Java 8 virtual extension methods

I’ve been following the evolution of the Java 8 Lambda expressions project for a while now, and I’m really thrilled by its current state of progress. The latest “easy-to-understand” presentation I’ve found is this one: Now, as an API designer, I’m particularly interested in the concept of virtual extension methods and I was wondering whether it was also considered to introduce “final” extension methods as opposed to “default” ones. For example:

interface A {
  void a();
  void b() default { System.out.println("b"); };
  void c() final { System.out.println("c"); };

When implementing the above interface A, one…
  • MUST also implement a()
  • MAY implement / override b()
  • CANNOT override c()
  • API designers can create convenience methods more easily without risking client code “illegally” overriding default implementations. That’s one of the main purposes of “final”.
  • Lambda expressions wouldn’t need to be limited to pure “functional interfaces” (single-method interfaces), as a functional interface would still be “functional” if it also had any number of final extension methods. For example, the above interface A would become a functional interface, if b() was removed or if b() was made final as well.
  • Extension methods would have more features in common with regular methods, which can be final as well. I guess for the reflection API and for the JVM, that’s a plus.
  • The JVM is modified anyway to support extension methods. Java 8’s momentum could be used for this feature as well, i.e. now is the right time to think about this
  • A class could inherit multiple colliding final method implementations in the case of “diamond interface inheritance“. This could lead to new compilation errors in existing code. I guess this lack of backwards compatibility is the biggest drawback.
As with multiple inheritance itself, careful API designers could further improve their API’s when using final extension methods, whereas less careful API designers might break client code. But this is the case with previous usage of “final” as well, so I think final extension methods would be a very nice addition to Java 8. See the full mail and follow-up on the lambda-dev mailing list here:

9 thoughts on “Java 8 virtual extension methods

    1. Yes that’s what many people noticed, even if the concept of extension methods was actually borrowed from C#. In any case, we’re going to learn Java afresh… :)

  1. I know this is an old post, but it shows up when googling for Java 8 features. So here’s a remark: default methods in Java 8 [1] are not extension methods in the sense of C# [2].

    The point of an extension method is that it allows you adding members (syntactically) to an existing class without touching it (or its superclasses / interfaces). You can, for example, add a method to String.

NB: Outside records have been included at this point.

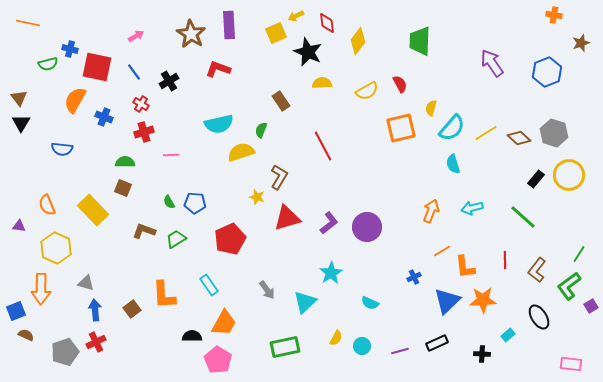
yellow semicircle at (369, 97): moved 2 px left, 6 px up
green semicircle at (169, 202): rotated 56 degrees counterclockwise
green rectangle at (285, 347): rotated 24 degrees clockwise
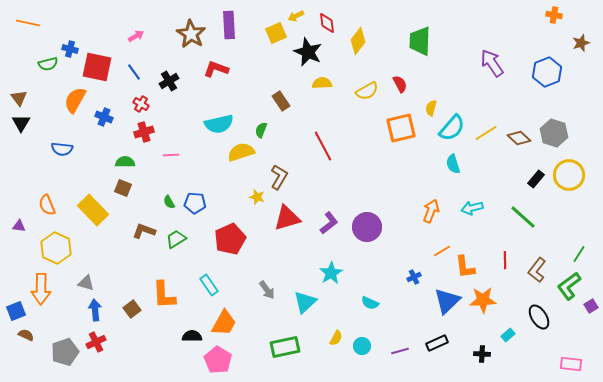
red L-shape at (218, 69): moved 2 px left
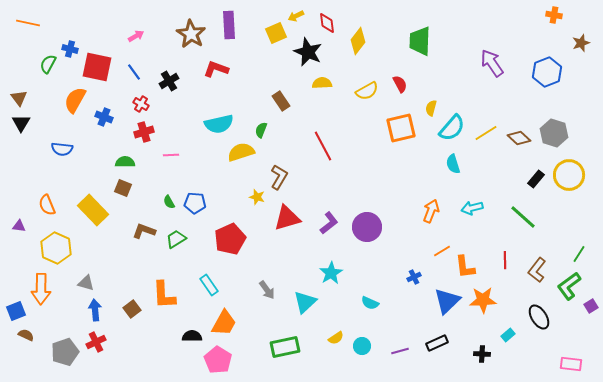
green semicircle at (48, 64): rotated 132 degrees clockwise
yellow semicircle at (336, 338): rotated 28 degrees clockwise
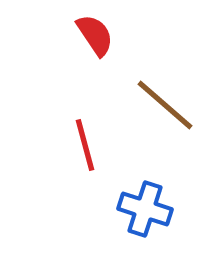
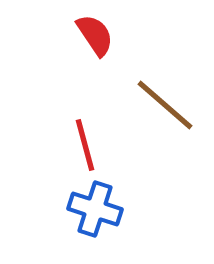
blue cross: moved 50 px left
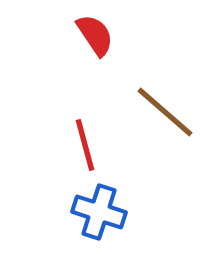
brown line: moved 7 px down
blue cross: moved 4 px right, 3 px down
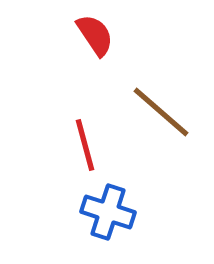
brown line: moved 4 px left
blue cross: moved 9 px right
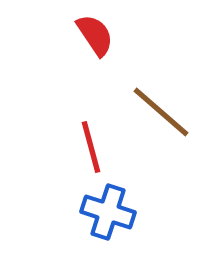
red line: moved 6 px right, 2 px down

    Default methods in Java 8 are non-abstract methods in interfaces that are added to classes extending the interface. To add a method to an existing class, you need to modify an interface it implements. In more recent documents, Oracle does not use the (confusing) term “virtual extension method” anymore it seems [3]. Default methods are some form of mixin [4].


    1. Yes, there had been many names to what is now called “default methods”. At the time, an official presentation given by Brian Goetz at Devoxx (linked from this article) referred to them as “virtual extension method” [sic], later on, they were called “defender methods” before moving on to “default methods”, so from a historical perspective, I think it is OK to leave the article as it is now.

      Btw, I agree with your assessment, and I think it had also been brought up on lambda-dev at some point, which eventually led to the current name. I personally find the current name misleading. It originates from the times when the expert group wanted to avoid creating something like Scala traits in Java, when in fact, they did. Also, the “default” keyword was a bad choice making the language as irregular as it has always been. It would have been nice to move forward and make classes and interfaces more similar by allowing methods to be abstract (through a “;”) or concrete (through a body). No “default” keyword is really needed.